SUPPLIED DATA ▸
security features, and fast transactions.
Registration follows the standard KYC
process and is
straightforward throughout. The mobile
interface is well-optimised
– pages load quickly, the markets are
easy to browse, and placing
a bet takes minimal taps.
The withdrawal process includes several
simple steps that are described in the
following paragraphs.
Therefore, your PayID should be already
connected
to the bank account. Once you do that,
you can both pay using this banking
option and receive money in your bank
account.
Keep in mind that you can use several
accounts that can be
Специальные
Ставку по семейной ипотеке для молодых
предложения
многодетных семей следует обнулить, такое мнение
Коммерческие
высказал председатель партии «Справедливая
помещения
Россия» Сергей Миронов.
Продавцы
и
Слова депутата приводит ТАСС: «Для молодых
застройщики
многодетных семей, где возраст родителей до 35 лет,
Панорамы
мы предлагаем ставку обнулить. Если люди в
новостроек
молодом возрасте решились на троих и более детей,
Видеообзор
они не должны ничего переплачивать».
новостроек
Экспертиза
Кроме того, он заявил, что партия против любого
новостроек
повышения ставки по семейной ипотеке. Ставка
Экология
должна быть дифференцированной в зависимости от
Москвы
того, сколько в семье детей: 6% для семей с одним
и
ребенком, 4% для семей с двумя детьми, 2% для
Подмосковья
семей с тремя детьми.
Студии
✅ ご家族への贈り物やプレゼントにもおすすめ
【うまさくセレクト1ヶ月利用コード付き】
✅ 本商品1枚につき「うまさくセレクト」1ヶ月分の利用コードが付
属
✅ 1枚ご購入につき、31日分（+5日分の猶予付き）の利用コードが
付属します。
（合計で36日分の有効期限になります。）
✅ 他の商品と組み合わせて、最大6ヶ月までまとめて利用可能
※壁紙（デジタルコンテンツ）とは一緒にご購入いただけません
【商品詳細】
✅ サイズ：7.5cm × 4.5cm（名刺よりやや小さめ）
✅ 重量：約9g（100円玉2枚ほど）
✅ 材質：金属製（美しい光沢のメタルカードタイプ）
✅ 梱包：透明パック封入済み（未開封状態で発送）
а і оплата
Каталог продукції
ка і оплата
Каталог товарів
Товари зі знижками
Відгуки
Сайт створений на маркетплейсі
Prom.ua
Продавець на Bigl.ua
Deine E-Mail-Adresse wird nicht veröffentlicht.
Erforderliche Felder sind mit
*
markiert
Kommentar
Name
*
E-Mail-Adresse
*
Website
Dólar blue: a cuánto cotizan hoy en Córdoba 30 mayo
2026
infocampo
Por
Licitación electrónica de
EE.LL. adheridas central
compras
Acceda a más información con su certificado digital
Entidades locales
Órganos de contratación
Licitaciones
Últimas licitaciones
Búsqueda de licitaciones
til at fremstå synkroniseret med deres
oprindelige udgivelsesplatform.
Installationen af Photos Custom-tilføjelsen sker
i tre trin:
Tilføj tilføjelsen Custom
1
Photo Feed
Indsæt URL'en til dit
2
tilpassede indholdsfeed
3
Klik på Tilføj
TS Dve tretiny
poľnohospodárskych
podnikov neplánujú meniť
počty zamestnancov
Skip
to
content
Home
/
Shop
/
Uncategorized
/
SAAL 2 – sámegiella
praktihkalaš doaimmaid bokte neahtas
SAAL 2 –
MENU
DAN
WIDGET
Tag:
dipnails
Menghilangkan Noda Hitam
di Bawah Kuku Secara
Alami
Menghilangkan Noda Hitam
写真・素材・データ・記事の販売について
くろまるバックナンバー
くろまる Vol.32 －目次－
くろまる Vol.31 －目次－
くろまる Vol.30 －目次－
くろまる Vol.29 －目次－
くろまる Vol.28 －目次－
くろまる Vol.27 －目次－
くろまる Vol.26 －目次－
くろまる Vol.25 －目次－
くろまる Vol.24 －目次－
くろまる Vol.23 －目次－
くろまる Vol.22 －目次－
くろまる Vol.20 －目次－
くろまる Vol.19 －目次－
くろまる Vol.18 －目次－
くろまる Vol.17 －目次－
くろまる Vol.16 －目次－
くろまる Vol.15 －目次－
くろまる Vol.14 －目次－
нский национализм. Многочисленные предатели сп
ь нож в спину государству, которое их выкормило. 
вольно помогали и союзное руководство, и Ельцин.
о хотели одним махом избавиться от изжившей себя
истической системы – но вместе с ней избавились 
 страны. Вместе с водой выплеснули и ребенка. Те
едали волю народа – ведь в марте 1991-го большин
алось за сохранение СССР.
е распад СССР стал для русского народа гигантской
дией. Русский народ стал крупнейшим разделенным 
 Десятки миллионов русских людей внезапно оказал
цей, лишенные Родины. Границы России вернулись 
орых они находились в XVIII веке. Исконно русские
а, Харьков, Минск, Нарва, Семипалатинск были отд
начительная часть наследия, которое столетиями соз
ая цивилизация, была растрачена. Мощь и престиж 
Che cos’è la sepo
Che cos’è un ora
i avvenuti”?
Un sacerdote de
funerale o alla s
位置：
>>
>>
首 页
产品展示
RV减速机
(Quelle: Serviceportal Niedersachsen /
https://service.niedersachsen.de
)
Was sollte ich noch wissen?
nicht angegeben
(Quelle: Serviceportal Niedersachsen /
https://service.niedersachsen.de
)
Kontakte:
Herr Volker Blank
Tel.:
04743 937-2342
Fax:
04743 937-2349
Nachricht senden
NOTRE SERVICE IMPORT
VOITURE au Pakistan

EXERCISE DETAILS ▸ Output the data above exactly, please, line for line.

RESPONSE AREA ▸
security features, and fast transactions.
Registration follows the standard KYC
process and is
straightforward throughout. The mobile
interface is well-optimised
– pages load quickly, the markets are
easy to browse, and placing
a bet takes minimal taps.
The withdrawal process includes several
simple steps that are described in the
following paragraphs.
Therefore, your PayID should be already
connected
to the bank account. Once you do that,
you can both pay using this banking
option and receive money in your bank
account.
Keep in mind that you can use several
accounts that can be
Специальные
Ставку по семейной ипотеке для молодых
предложения
многодетных семей следует обнулить, такое мнение
Коммерческие
высказал председатель партии «Справедливая
помещения
Россия» Сергей Миронов.
Продавцы
и
Слова депутата приводит ТАСС: «Для молодых
застройщики
многодетных семей, где возраст родителей до 35 лет,
Панорамы
мы предлагаем ставку обнулить. Если люди в
новостроек
молодом возрасте решились на троих и более детей,
Видеообзор
они не должны ничего переплачивать».
новостроек
Экспертиза
Кроме того, он заявил, что партия против любого
новостроек
повышения ставки по семейной ипотеке. Ставка
Экология
должна быть дифференцированной в зависимости от
Москвы
того, сколько в семье детей: 6% для семей с одним
и
ребенком, 4% для семей с двумя детьми, 2% для
Подмосковья
семей с тремя детьми.
Студии
✅ ご家族への贈り物やプレゼントにもおすすめ
【うまさくセレクト1ヶ月利用コード付き】
✅ 本商品1枚につき「うまさくセレクト」1ヶ月分の利用コードが付
属
✅ 1枚ご購入につき、31日分（+5日分の猶予付き）の利用コードが
付属します。
（合計で36日分の有効期限になります。）
✅ 他の商品と組み合わせて、最大6ヶ月までまとめて利用可能
※壁紙（デジタルコンテンツ）とは一緒にご購入いただけません
【商品詳細】
✅ サイズ：7.5cm × 4.5cm（名刺よりやや小さめ）
✅ 重量：約9g（100円玉2枚ほど）
✅ 材質：金属製（美しい光沢のメタルカードタイプ）
✅ 梱包：透明パック封入済み（未開封状態で発送）
а і оплата
Каталог продукції
ка і оплата
Каталог товарів
Товари зі знижками
Відгуки
Сайт створений на маркетплейсі
Prom.ua
Продавець на Bigl.ua
Deine E-Mail-Adresse wird nicht veröffentlicht.
Erforderliche Felder sind mit
*
markiert
Kommentar
Name
*
E-Mail-Adresse
*
Website
Dólar blue: a cuánto cotizan hoy en Córdoba 30 mayo
2026
infocampo
Por
Licitación electrónica de
EE.LL. adheridas central
compras
Acceda a más información con su certificado digital
Entidades locales
Órganos de contratación
Licitaciones
Últimas licitaciones
Búsqueda de licitaciones
til at fremstå synkroniseret med deres
oprindelige udgivelsesplatform.
Installationen af Photos Custom-tilføjelsen sker
i tre trin:
Tilføj tilføjelsen Custom
1
Photo Feed
Indsæt URL'en til dit
2
tilpassede indholdsfeed
3
Klik på Tilføj
TS Dve tretiny
poľnohospodárskych
podnikov neplánujú meniť
počty zamestnancov
Skip
to
content
Home
/
Shop
/
Uncategorized
/
SAAL 2 – sámegiella
praktihkalaš doaimmaid bokte neahtas
SAAL 2 –
MENU
DAN
WIDGET
Tag:
dipnails
Menghilangkan Noda Hitam
di Bawah Kuku Secara
Alami
Menghilangkan Noda Hitam
写真・素材・データ・記事の販売について
くろまるバックナンバー
くろまる Vol.32 －目次－
くろまる Vol.31 －目次－
くろまる Vol.30 －目次－
くろまる Vol.29 －目次－
くろまる Vol.28 －目次－
くろまる Vol.27 －目次－
くろまる Vol.26 －目次－
くろまる Vol.25 －目次－
くろまる Vol.24 －目次－
くろまる Vol.23 －目次－
くろまる Vol.22 －目次－
くろまる Vol.20 －目次－
くろまる Vol.19 －目次－
くろまる Vol.18 －目次－
くろまる Vol.17 －目次－
くろまる Vol.16 －目次－
くろまる Vol.15 －目次－
くろまる Vol.14 －目次－
нский национализм. Многочисленные предатели сп
ь нож в спину государству, которое их выкормило. 
вольно помогали и союзное руководство, и Ельцин.
о хотели одним махом избавиться от изжившей себя
истической системы – но вместе с ней избавились 
 страны. Вместе с водой выплеснули и ребенка. Те
едали волю народа – ведь в марте 1991-го большин
алось за сохранение СССР.
е распад СССР стал для русского народа гигантской
дией. Русский народ стал крупнейшим разделенным 
 Десятки миллионов русских людей внезапно оказал
цей, лишенные Родины. Границы России вернулись 
орых они находились в XVIII веке. Исконно русские
а, Харьков, Минск, Нарва, Семипалатинск были отд
начительная часть наследия, которое столетиями соз
ая цивилизация, была растрачена. Мощь и престиж 
Che cos’è la sepo
Che cos’è un ora
i avvenuti”?
Un sacerdote de
funerale o alla s
位置：
>>
>>
首 页
产品展示
RV减速机
(Quelle: Serviceportal Niedersachsen /
https://service.niedersachsen.de
)
Was sollte ich noch wissen?
nicht angegeben
(Quelle: Serviceportal Niedersachsen /
https://service.niedersachsen.de
)
Kontakte:
Herr Volker Blank
Tel.:
04743 937-2342
Fax:
04743 937-2349
Nachricht senden
NOTRE SERVICE IMPORT
VOITURE au Pakistan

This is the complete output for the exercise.